## Task instructions:
Scan the entries for the string "first" and give the number of lines that have it, nothing further.

[Entries supplied Boundary: Start]

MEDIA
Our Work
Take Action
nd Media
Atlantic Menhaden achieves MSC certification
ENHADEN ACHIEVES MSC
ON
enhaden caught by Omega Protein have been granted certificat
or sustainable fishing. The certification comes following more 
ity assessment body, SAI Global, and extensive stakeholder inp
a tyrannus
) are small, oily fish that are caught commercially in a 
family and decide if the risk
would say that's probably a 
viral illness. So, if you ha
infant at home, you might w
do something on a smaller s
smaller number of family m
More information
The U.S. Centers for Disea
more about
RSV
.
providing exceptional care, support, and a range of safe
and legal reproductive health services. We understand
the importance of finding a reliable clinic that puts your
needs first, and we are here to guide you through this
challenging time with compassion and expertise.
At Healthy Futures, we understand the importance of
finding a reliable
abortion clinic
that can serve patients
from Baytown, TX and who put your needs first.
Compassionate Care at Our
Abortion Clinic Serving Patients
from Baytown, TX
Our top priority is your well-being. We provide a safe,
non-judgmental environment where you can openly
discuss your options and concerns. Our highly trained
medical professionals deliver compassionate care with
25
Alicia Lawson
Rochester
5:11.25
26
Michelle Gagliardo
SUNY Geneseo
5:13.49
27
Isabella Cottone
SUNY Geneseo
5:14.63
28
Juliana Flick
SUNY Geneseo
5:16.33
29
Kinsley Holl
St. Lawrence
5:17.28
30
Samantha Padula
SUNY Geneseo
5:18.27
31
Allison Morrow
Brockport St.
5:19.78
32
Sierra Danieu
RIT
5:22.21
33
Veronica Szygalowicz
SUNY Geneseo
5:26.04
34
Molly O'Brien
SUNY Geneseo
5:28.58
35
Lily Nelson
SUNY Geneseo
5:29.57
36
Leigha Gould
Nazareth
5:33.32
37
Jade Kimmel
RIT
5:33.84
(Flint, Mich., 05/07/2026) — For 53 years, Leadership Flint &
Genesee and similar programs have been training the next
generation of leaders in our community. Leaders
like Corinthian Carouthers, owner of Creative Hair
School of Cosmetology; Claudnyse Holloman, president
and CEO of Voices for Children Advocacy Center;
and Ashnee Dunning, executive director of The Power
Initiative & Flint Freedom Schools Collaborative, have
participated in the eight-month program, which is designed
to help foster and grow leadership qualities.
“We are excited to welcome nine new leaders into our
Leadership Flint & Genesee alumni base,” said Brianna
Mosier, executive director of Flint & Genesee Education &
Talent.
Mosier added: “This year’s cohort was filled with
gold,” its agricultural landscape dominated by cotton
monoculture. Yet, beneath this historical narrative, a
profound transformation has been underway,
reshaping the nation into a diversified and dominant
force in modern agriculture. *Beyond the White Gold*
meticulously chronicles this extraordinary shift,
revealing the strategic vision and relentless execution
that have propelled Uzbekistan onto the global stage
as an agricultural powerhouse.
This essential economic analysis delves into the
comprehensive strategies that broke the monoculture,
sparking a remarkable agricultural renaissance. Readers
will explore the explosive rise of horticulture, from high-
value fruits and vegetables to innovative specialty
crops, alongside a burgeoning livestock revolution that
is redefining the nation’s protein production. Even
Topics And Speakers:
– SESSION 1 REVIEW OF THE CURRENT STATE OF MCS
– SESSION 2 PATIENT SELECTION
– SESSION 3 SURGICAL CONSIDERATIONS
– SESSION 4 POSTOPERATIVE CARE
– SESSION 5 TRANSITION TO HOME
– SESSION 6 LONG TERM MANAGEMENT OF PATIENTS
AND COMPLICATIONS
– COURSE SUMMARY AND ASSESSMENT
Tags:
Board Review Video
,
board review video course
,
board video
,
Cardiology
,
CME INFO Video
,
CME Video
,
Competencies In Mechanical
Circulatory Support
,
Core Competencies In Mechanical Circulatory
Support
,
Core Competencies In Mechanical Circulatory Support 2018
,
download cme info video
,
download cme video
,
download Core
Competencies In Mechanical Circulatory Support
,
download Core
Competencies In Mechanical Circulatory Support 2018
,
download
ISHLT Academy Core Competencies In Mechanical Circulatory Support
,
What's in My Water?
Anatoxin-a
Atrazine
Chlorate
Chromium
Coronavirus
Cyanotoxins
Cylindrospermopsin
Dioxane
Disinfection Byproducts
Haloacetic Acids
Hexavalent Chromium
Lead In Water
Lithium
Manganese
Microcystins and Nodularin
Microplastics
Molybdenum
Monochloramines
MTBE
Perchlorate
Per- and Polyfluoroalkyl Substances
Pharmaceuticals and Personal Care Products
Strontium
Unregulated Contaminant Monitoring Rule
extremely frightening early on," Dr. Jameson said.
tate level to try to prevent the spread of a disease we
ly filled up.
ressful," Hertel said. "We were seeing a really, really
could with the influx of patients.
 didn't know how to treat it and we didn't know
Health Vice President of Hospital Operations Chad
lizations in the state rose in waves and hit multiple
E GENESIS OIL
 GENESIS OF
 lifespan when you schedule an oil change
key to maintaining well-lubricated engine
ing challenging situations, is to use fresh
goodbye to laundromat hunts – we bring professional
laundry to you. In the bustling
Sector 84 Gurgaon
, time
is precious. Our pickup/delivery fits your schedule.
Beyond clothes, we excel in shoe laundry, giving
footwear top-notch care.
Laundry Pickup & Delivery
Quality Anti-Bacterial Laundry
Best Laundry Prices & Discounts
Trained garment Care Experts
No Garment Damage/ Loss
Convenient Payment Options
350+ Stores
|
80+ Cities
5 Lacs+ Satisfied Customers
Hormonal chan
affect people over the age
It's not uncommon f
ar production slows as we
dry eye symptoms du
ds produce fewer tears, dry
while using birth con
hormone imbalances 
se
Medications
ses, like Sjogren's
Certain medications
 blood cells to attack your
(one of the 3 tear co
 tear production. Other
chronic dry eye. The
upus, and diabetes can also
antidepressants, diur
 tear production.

[Entries supplied Boundary: End]

## Completed exercise:
2